Mucho Macho Man, off since finishing seventh in the Belmont Stakes, made a triumphant return to the races on Wednesday, by 53⁄4 lengths over Gallant Fields in a $55,000 allowance at Aqueduct.

He is one of three horses to have run in all three legs of the Triple Crown.

“We just let him do what he wanted to do,” trainer Kathy Ritvo said. “He’s feeling really good today. He’s been training great, so I thought he would run well today. I really didn’t expect anything — I just wanted to get a good race into him for a comeback. We definitely have some options, but we’ll wait to see how he comes out of the race and go from there.”

“We didn’t have an established plan; we were just kind of playing it by ear,” jockey Ramon Dominguez said. “I wasn’t going to be surprised if both the four [Gallant Fields] and the five [Southern Ridge] would go for the lead, but he broke superb and made the lead very much within himself, very easy. He was just on cruise control; turning for home he switched leads right and just took off again. Very, very, nice.”

AROUND THE TRACKS

Graded-stakes winner Inherit the Gold, owned and trained by Jim Hooper of Fort Edward, is the 8-5 morning-line favorite against nine rivals in the seven-furlong Thunder Rumble on Sunday’s New York Stallion Series card at Aqueduct.

After a layoff, Inherit the Gold returned to the races by finishing seventh behind Haynesfield in the Oct. 22 Empire Classic. . . .

Emerald Beech is 8-5 in today’s Long Island at Aqueduct, off a fourth in the Grade I Flower Bowl.

She won the Glens Falls at Sar­atoga. . . .
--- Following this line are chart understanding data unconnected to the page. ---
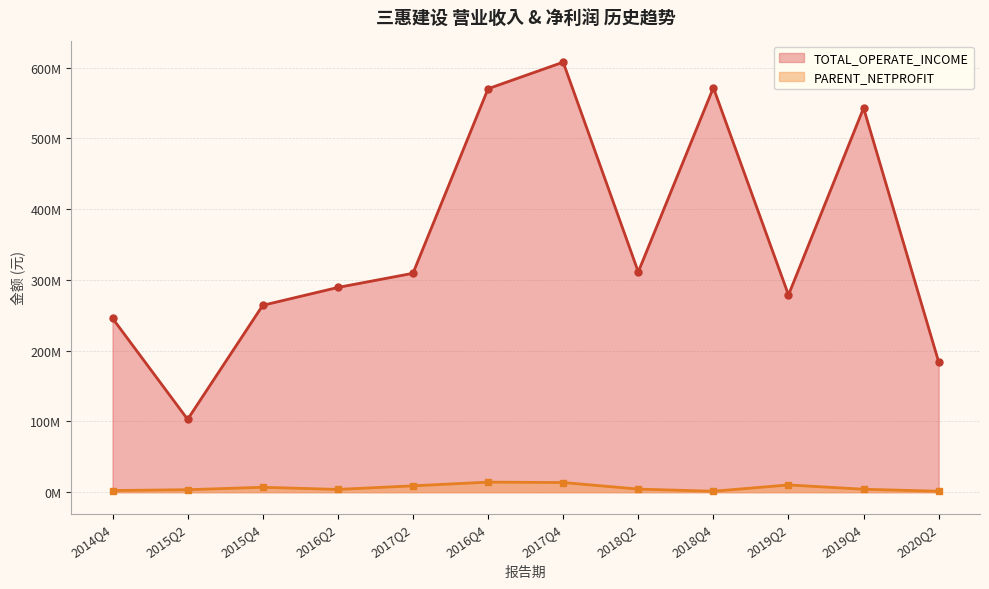

The value of PARENT_NETPROFIT at 2020Q2 is 754510.0. True or false?

False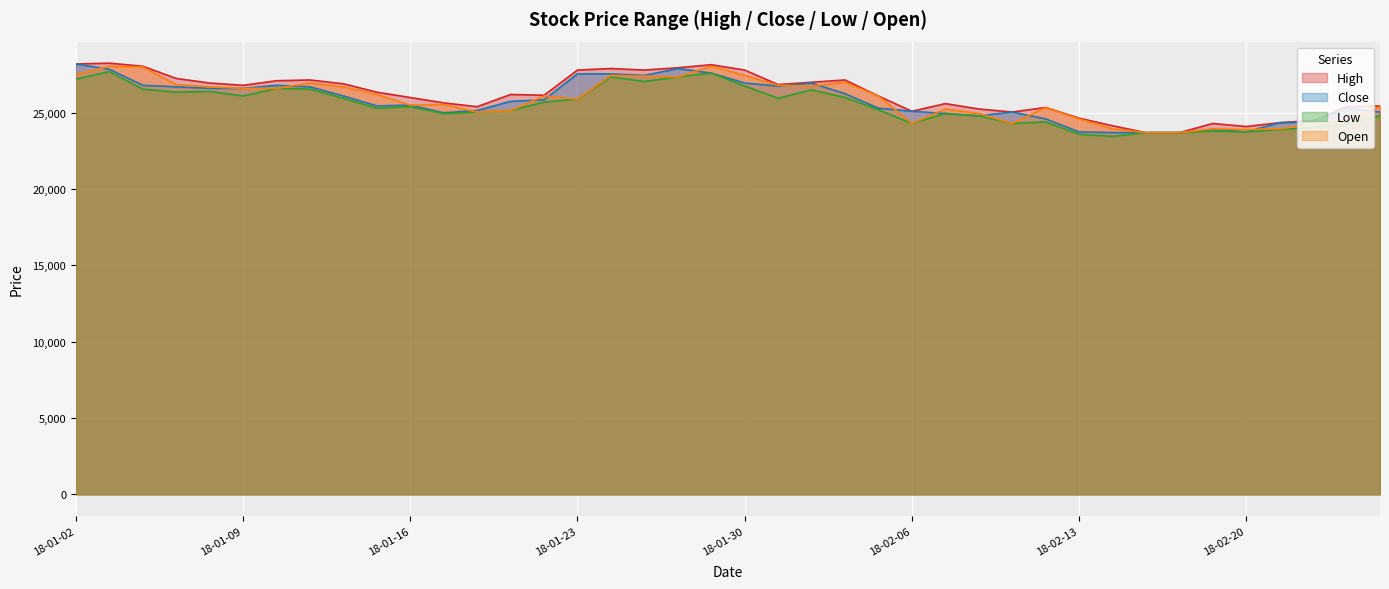

Which series has the widest spread of values?

High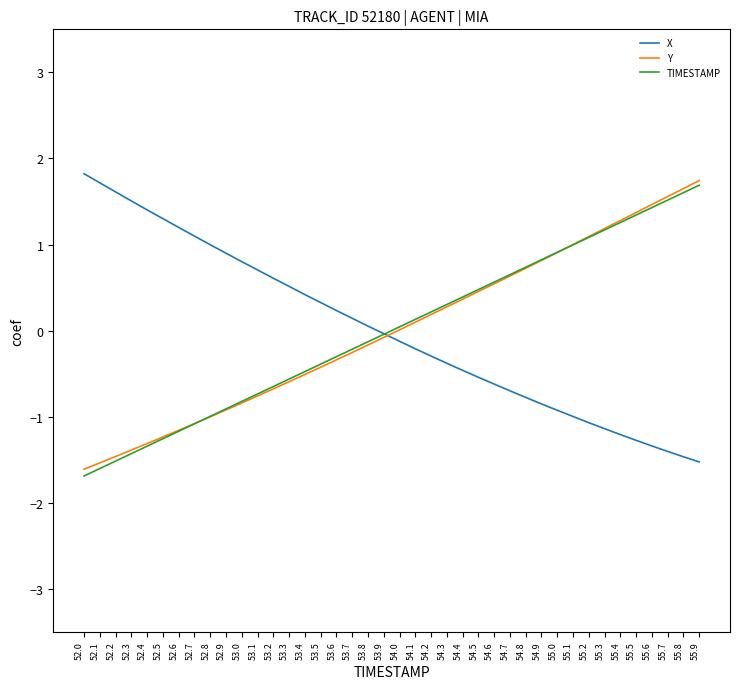

How many values in the X series are below 0?

21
Boys At Tosconova, the 1-5 fav­orite, rolled to a 21⁄2-length victory Friday in the $54,000 allowance feature at Aqueduct.

It was the second win in two starts this season for a standout 2-year-old from 2010 with a win in the Hopeful at Saratoga and a second-place finish to Uncle Mo Breeders’ Cup Juvenile. He missed the Triple Crown, and most of this campaign, with an ankle injury.
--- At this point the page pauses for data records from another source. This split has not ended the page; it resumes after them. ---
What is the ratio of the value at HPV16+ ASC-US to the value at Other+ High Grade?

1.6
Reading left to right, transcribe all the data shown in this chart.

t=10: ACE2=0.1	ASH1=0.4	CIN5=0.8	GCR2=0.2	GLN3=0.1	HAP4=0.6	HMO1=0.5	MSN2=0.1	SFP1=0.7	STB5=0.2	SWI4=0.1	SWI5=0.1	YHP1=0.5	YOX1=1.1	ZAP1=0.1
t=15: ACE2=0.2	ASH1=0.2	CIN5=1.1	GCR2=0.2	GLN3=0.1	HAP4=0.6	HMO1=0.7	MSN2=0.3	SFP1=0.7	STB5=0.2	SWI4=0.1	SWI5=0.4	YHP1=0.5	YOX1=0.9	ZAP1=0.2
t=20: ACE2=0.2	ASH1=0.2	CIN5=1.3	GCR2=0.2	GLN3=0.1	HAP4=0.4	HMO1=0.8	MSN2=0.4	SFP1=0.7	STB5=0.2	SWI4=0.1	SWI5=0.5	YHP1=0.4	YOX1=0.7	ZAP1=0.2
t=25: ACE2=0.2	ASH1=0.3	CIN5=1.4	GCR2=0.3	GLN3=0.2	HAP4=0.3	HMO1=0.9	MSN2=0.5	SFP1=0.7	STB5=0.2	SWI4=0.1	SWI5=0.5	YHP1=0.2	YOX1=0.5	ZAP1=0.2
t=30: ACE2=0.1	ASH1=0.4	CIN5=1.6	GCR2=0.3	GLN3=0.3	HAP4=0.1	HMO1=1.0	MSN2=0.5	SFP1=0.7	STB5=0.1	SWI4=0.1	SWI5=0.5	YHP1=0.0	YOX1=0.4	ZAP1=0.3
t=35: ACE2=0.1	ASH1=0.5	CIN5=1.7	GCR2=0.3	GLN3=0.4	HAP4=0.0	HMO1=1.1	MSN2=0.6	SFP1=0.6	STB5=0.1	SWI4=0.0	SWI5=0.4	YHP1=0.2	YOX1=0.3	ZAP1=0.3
Ramon Dominguez was aboard for trainer Rick Dutrow as Boys At Tosconova ran the 61⁄2 furlongs in 1:17.46, paying $2.60, $2.10 and $2.10. Hillswick returned $3.30 and $2.50. Starforaday paid $3.20 to show. . . .
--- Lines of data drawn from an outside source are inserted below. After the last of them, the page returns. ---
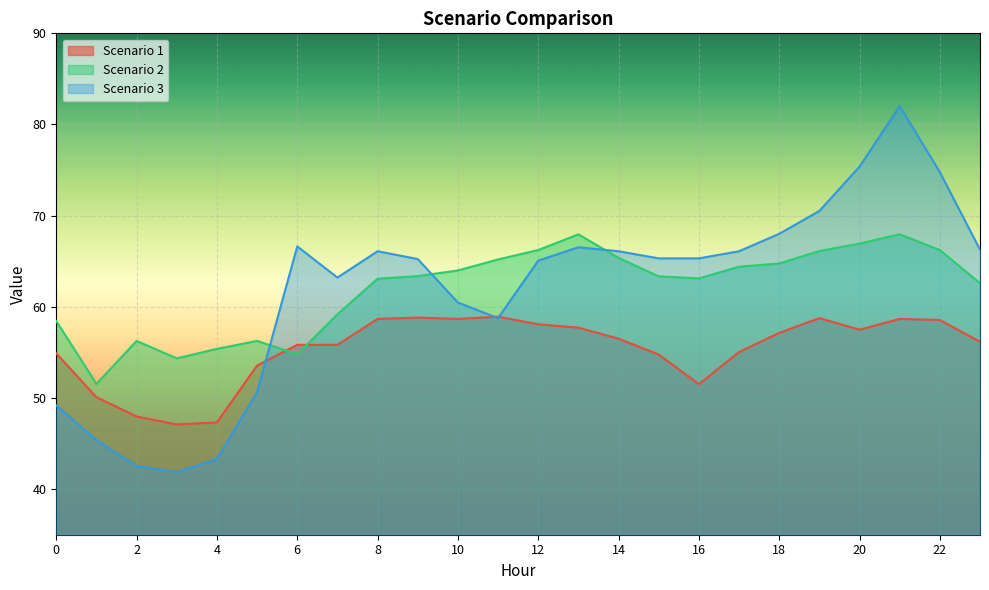

Which category has the lowest value across all series?

3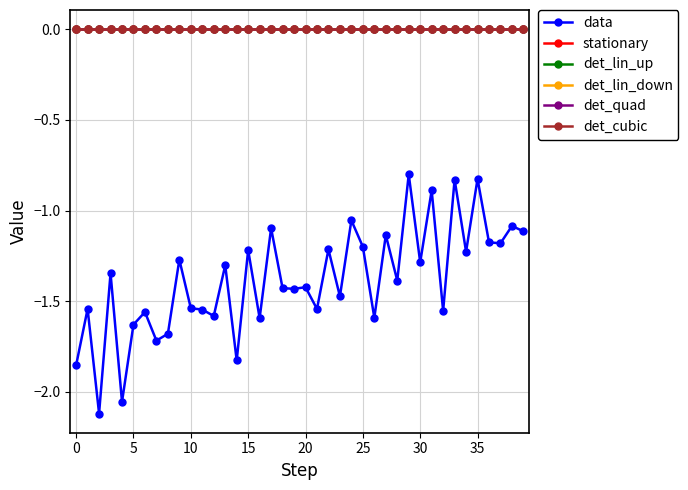

Is this an area chart (filled region under the line)?

No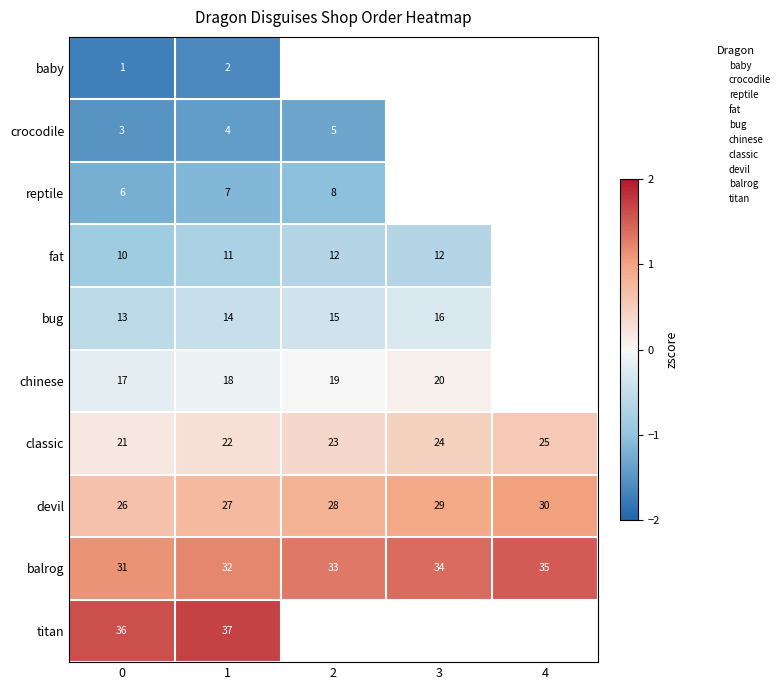

What is the difference between the highest and lowest values at 1?

35.0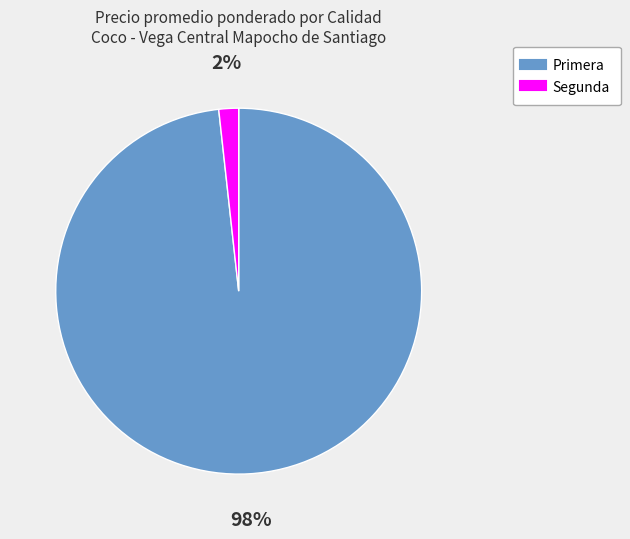

Is it true that Primera is 98% of the pie?

True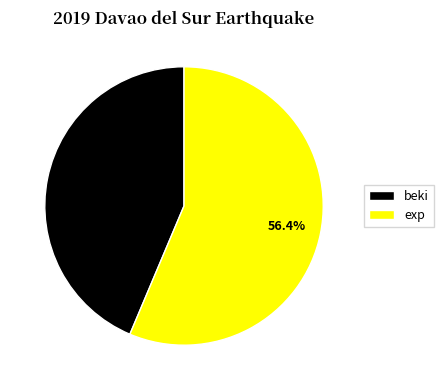

Does any single category account for the majority?

Yes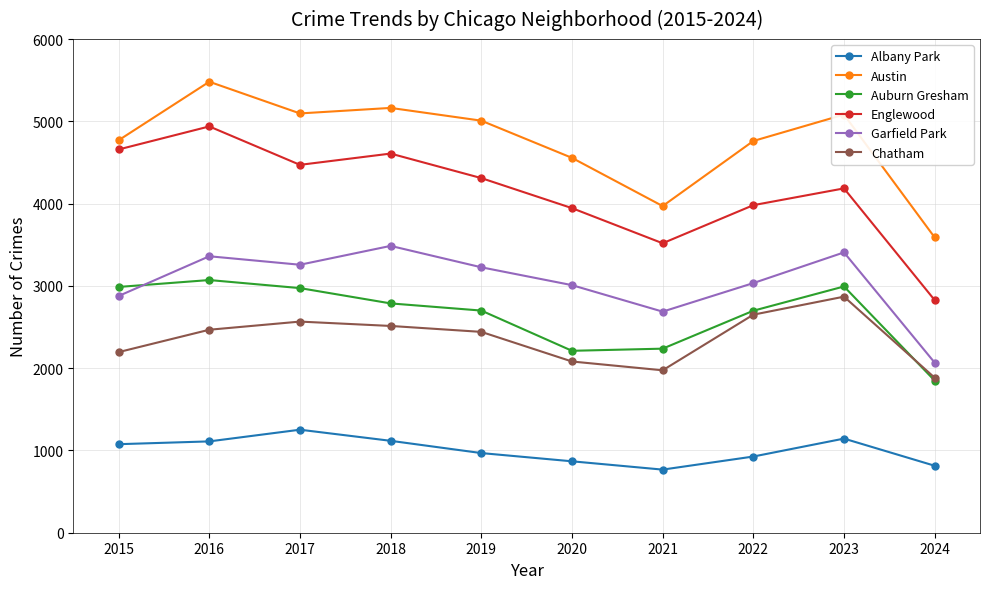

What is the sum of all Englewood values?

41441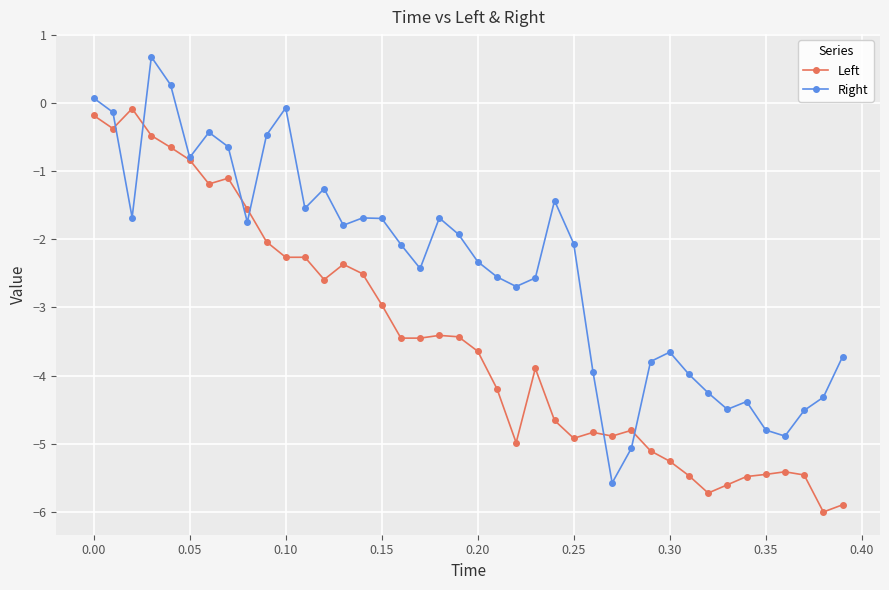

What is the value of the Left point at the 33rd from the left?

-5.7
Jockey Jean-Luc Samyn celebrated his 55th birthday on Sunday by retiring from riding after over 30 years in the saddle.

He took out his agent license, and will be representing Filiberto Leon.

HERE AND THERE

John Velazquez won the Bill Shoemaker Award as the most outstanding jockey of the 28th Breeders’ Cup World Championships at Churchill Downs.

Velazquez, who also won the award in 2004, won on Friday on Stephanie’s Kitten in the Breeders’ Cup Juvenile Fillies Turf and on long shot Perfect Shirl in the Emirates Airline Breeders’ Cup Filly & Mare Turf.

On Saturday, Velazquez tallied second-place finishes in the Breeders’ Cup Marathon on Birdrun and on Force Freeze in the Breeders’ Cup Sprint. He also finished third on Brilliant Speed in the Breeders’ Cup Turf. . . .

Writing on behalf of the Jockeys’ Guild, of which he’s chairman, Velazquez posted a letter in the Louisville Courier-Journal asking executives of CDI, which owns Churchill Downs, Arlington Park, Calder and Fair Grounds, to return to negotiations over a new contract.

CDI, like most tracks in North America, had been a regular contributor to the jockeys’ disability fund, but has refused to renew its agreement, which expires at the end of the year.